Nevertheless, the part of the post that particularly sparked my thoughts was really just this bit near the beginning: “During our official relationship we were not best friends, and our sex life was good but lacked some trust. After our breakup – and time passing – we became best friends and our sex life was awesome.” Of course, MyDevina is absolutely right and it does take time to develop a “oneness” – a mutual understanding that can result in incredible closeness. Even if your new significant other is going to turn out to be the much talked about and (certainly for some of us) perhaps mythical soul-mate of your life, you’re not going to immediately have that sort of intuition with someone you don’t yet really know, are you?

To me, there are a number of conclusions that could be drawn from all that. In the first place, one could, of course, say that best friends have better sex, but we know that’s not true because strangers who meet in the night can have awesome sex and best friends might want entirely different things in bed anyway. I think that a generosity of spirit is far more important – wanting to give pleasure as much as just wanting to selfishly enjoy it (mixed together with a hefty dose of experience and knowledge of the mechanics involved for the opposite sex of course). That, though, is an attitude that best friends are more likely to feel and exhibit, don’t you think?
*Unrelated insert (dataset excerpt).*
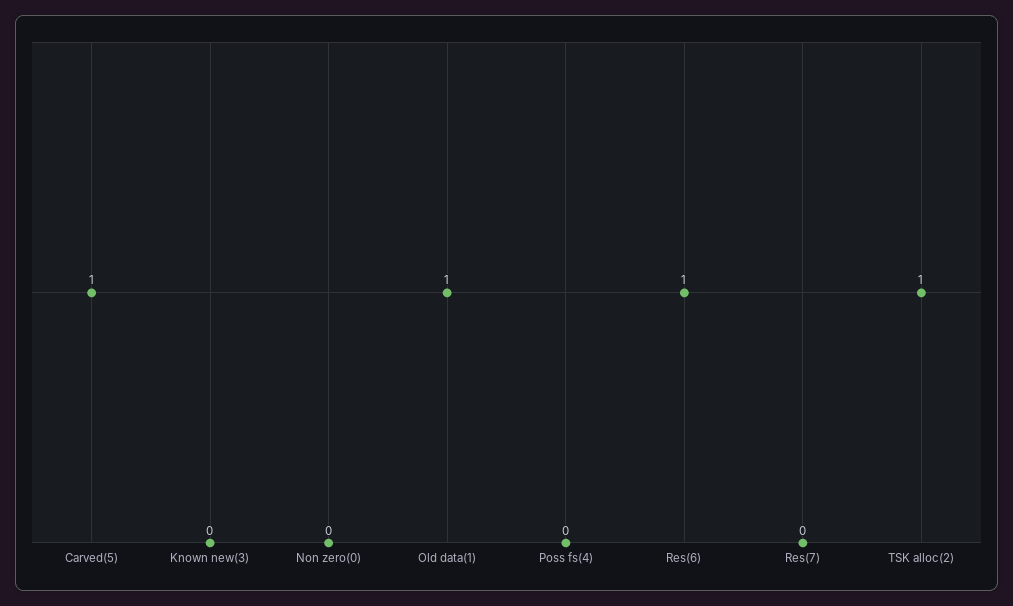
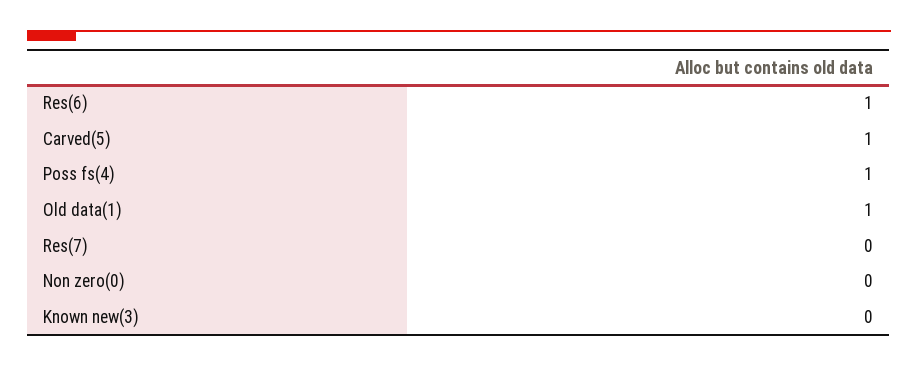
Poss fs(4): 0 -> 1
TSK alloc(2): 1 -> none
However, more importantly in my opinion, is the question this raises about relationships and our expectations from them. One thing that many women go on about endlessly (not unreasonably and I’ve mentioned this before) is the subject of honesty. I have often wondered if the reality isn’t that, if we could all be totally honest about our wants and desires without pressure from others, preconceived ideas about artificial “right and wrong” conventions and what we should have, feel and expect, most women simply want something very different from a relationship than most men. I don’t mean by that just physical side either – not just the old cliché “he only wants me for one thing”, though I don’t see what’s wrong with that either – it’s solely the dishonesty involved that makes it unacceptable, in my opinion. The difficulty with that is, of course, the guy who’s totally honest and says at the outset that, “it’s just sex and I don’t want to wake up in the morning next to you” isn’t going to get laid very often, is he? Or at least not with the average woman he might find attractive when they have both grown up with their current fixed ideas about conventional relationships.

But, as I said, it’s not just about the sex. Doesn’t the piece I quoted suggest that, when you’ve gone through the initial relationship bit and it hasn’t worked out, but you actually like the ex, then the pressure’s off? Thus, you can at last be yourselves – both of you! Gone is the (self inflicted) need to pretend that you feel or want something different from what you do because you know it’s what the other wants and, if you actually had something special together, even though it wasn’t all each of you wanted, that part where you were great together can flourish and become wonderful.

Everyone’s different, of course, and so is every relationship, but aren’t our preconceptions and the conventions we have grown up with and acquired since, the real problem with many if not most relationships that don’t work out long term? Do we in fact just expect too damned much from others and even from life itself? Perhaps the perfect life – the “American dream” if you like (for my friends in the US) – is just an ideal that most of us will seek and not actually find. If you have found it, then good luck to you and my advice for what it’s worth is to hang onto it for dear life. Do, though, just take the time and trouble to “read between the lines” to make sure that your partner really does view your relationship in the same light, whatever he or she says – honesty cuts both ways!